Читать «Белая церковь. Мосты» онлайн - страница 27
Ион Пантелеевич Друцэ
— Ничего, у меня шестеро ребятишек. Они меня защитят.
— Да чем тебя те малолетки защитят?
— Чистотой и непорочностью.
— А если не смогут?
— Если не смогут, меня защитит этот храм.
— Если ты еще раз назовешь эту хибару храмом, я уеду, даже не дав тебе своего отеческого благословения…
Ее глаза, чистые степные родники, переполнились влагой.
— Да как не называть мне его храмом, когда вон сколько раз в зимнюю стужу тут на наших глазах рождался младенец! Сколько раз с этого амвончика доносилось слово господне! Сколько раз мы плакали, когда наступал час распятия, и содрогались от счастья, когда Иисус, воскреснув из мертвых и смертью смерть поправ, выходил оттуда в белом одеянии…
— Откуда выходил?
— Да вон из той боковой дверки…
Отец Гэинэ стоял над мешком, разинув рот, — такого с ним еще не бывало. Чтобы его прихожанка утверждала, что видела своими собственными глазами…
— Дочь моя возлюбленная… В трудные времена судьбу нашего народа решала не голова, а ноги.
— Вы думаете, мы бегством спасали себя?
— Чем же?
— Тем, что держались за эту глину и за этот крест.
Матушка на улице уже не стучала — она вопила в полный голос.
— Да иду же, вон он я, в дверях стою! Не знаю, — добавил священник, несколько понизив голос, — не знаю, дочь моя, может, я и не совсем прав, выбрав паству, а не храм, но выбор уже сделан, так что прощай, глупое мое дитя. Пусть в эту лихую годину бог хранит тебя, и твой очаг, и твою землю, и эту бедную…
— И этот храм.
— Ну хорошо. И этот храм.
Тяжелое, крупное лицо Екатерины озарилось счастьем.
— А если это храм и вы нас покидаете на столь долгое время, почему бы вам не вернуть хотя бы часть церковной утвари?

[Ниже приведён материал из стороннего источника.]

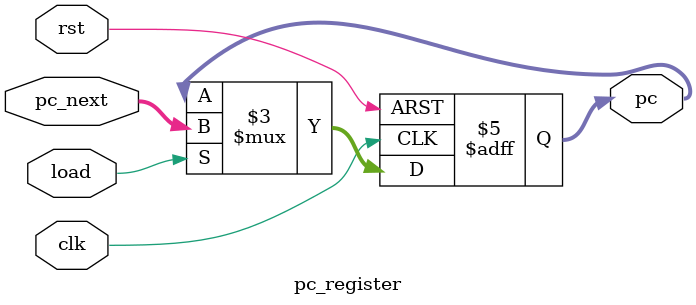
<source format=v>
module pc_register (input [31:0]pc_next,input clk,input rst,input load,output reg[31:0]pc );


always @(posedge clk or negedge rst)
begin 

if (!rst)
pc<='b0;
else if (load)
pc<=pc_next;

end 



endmodule 

</source>
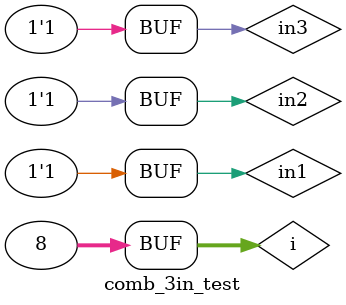
<source format=v>
`timescale 1ns/1ns
module comb_3in_test;
    reg in1,in2,in3;
    wire out;
    integer i;

    comb_3in co(in1, in2, in3, out);

    initial begin
        $monitor("%t: a=%b b=%b c=%b y=%b",
                 $time, in1, in2, in3, out);

        for (i = 0; i < 8; i = i + 1) begin
            {in1, in2, in3} = i;
            #10;
        end

    end
endmodule

</source>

— Милая моя ягодка, что я могу вернуть, когда тут всего полмешка добра!
— Хоть бы Евангелие оставили. Какой это храм без слова господня!
— А то ты не знаешь, что у нас всего одно Евангелие, за которое я еще в позапрошлом году отдал кобылу с жеребенком и с тех пор на одной кляче езжу. Стыд и срам.
— А псалтирь?
— Псалтири у нас сроду не было.
— А вон там лежало несколько листочков?
— Там лежали всего три псалма, переписанные мной в молодости, когда еще рука не дрожала. Я их храню как свидетельство своей грамотности, вдруг проверка какая будет, но, если ты уж так просишь, я их тебе, пожалуй, оставлю. Только смотри, береги от огня, от влаги и не давай ребятишкам ими играть.
Завладев листочками, женщина положила их там, где они всегда лежали, и, вернувшись, встала в дверях, загородив собой выход.
— А… светить?
— Что светить?
— По вечерам, говорю, когда мы соберемся на вечерню и народ опустится перед алтарем на колени, а я выйду петь на клиросе…
— Да какое тут может быть пение?!
— Самое обыкновенное. Крещеные, как-никак, и, когда солнце пойдет к закату, а со стороны монастыря позвонят к вечерне, мы соберемся, оставшиеся в селе прихожане, я раскрою перед собой те листочки, и как мне тогда без свечки?
— Воска у меня нету, — сознался отец Гэинэ.
— Зачем тогда листочки подарили? Как я их в темноте читать буду?
— Дочь моя, какая свеча поможет тому, кто грамоты не ведает!